▶ _О задании_
Перепишите, пожалуйста, каждую из строк ниже дословно, ничего не меняя.

━━━━━━━━━━━━━━━━━━━━

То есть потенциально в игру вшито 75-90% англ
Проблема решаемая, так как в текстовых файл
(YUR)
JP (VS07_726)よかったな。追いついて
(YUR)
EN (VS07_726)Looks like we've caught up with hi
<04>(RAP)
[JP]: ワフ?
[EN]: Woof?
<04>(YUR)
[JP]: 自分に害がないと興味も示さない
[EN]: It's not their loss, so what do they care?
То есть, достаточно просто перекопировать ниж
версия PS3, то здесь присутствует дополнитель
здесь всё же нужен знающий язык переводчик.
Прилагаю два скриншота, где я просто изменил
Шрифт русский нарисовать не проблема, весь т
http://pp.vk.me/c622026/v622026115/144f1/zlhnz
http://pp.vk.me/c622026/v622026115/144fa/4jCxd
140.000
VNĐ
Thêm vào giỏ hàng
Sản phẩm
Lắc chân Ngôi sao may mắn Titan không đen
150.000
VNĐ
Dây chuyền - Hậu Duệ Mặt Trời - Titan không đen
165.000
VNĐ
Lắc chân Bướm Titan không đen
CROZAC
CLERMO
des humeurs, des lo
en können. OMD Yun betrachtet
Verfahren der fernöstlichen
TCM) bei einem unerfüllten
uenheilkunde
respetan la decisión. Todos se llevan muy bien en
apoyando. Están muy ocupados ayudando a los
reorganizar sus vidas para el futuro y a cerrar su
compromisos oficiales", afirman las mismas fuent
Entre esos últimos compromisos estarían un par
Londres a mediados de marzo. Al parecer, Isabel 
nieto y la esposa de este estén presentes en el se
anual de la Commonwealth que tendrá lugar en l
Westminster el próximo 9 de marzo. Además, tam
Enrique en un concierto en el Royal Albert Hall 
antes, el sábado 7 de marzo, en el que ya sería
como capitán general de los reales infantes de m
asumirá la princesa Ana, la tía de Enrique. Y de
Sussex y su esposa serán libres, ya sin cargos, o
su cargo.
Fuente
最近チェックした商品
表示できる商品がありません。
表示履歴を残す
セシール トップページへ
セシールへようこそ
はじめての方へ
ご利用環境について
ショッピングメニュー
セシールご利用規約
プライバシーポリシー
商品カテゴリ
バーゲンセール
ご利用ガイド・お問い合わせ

━━━━━━━━━━━━━━━━━━━━

▶ _Результат задания_
То есть потенциально в игру вшито 75-90% англ
Проблема решаемая, так как в текстовых файл
(YUR)
JP (VS07_726)よかったな。追いついて
(YUR)
EN (VS07_726)Looks like we've caught up with hi
<04>(RAP)
[JP]: ワフ?
[EN]: Woof?
<04>(YUR)
[JP]: 自分に害がないと興味も示さない
[EN]: It's not their loss, so what do they care?
То есть, достаточно просто перекопировать ниж
версия PS3, то здесь присутствует дополнитель
здесь всё же нужен знающий язык переводчик.
Прилагаю два скриншота, где я просто изменил
Шрифт русский нарисовать не проблема, весь т
http://pp.vk.me/c622026/v622026115/144f1/zlhnz
http://pp.vk.me/c622026/v622026115/144fa/4jCxd
140.000
VNĐ
Thêm vào giỏ hàng
Sản phẩm
Lắc chân Ngôi sao may mắn Titan không đen
150.000
VNĐ
Dây chuyền - Hậu Duệ Mặt Trời - Titan không đen
165.000
VNĐ
Lắc chân Bướm Titan không đen
CROZAC
CLERMO
des humeurs, des lo
en können. OMD Yun betrachtet
Verfahren der fernöstlichen
TCM) bei einem unerfüllten
uenheilkunde
respetan la decisión. Todos se llevan muy bien en
apoyando. Están muy ocupados ayudando a los
reorganizar sus vidas para el futuro y a cerrar su
compromisos oficiales", afirman las mismas fuent
Entre esos últimos compromisos estarían un par
Londres a mediados de marzo. Al parecer, Isabel 
nieto y la esposa de este estén presentes en el se
anual de la Commonwealth que tendrá lugar en l
Westminster el próximo 9 de marzo. Además, tam
Enrique en un concierto en el Royal Albert Hall 
antes, el sábado 7 de marzo, en el que ya sería
como capitán general de los reales infantes de m
asumirá la princesa Ana, la tía de Enrique. Y de
Sussex y su esposa serán libres, ya sin cargos, o
su cargo.
Fuente
最近チェックした商品
表示できる商品がありません。
表示履歴を残す
セシール トップページへ
セシールへようこそ
はじめての方へ
ご利用環境について
ショッピングメニュー
セシールご利用規約
プライバシーポリシー
商品カテゴリ
バーゲンセール
ご利用ガイド・お問い合わせ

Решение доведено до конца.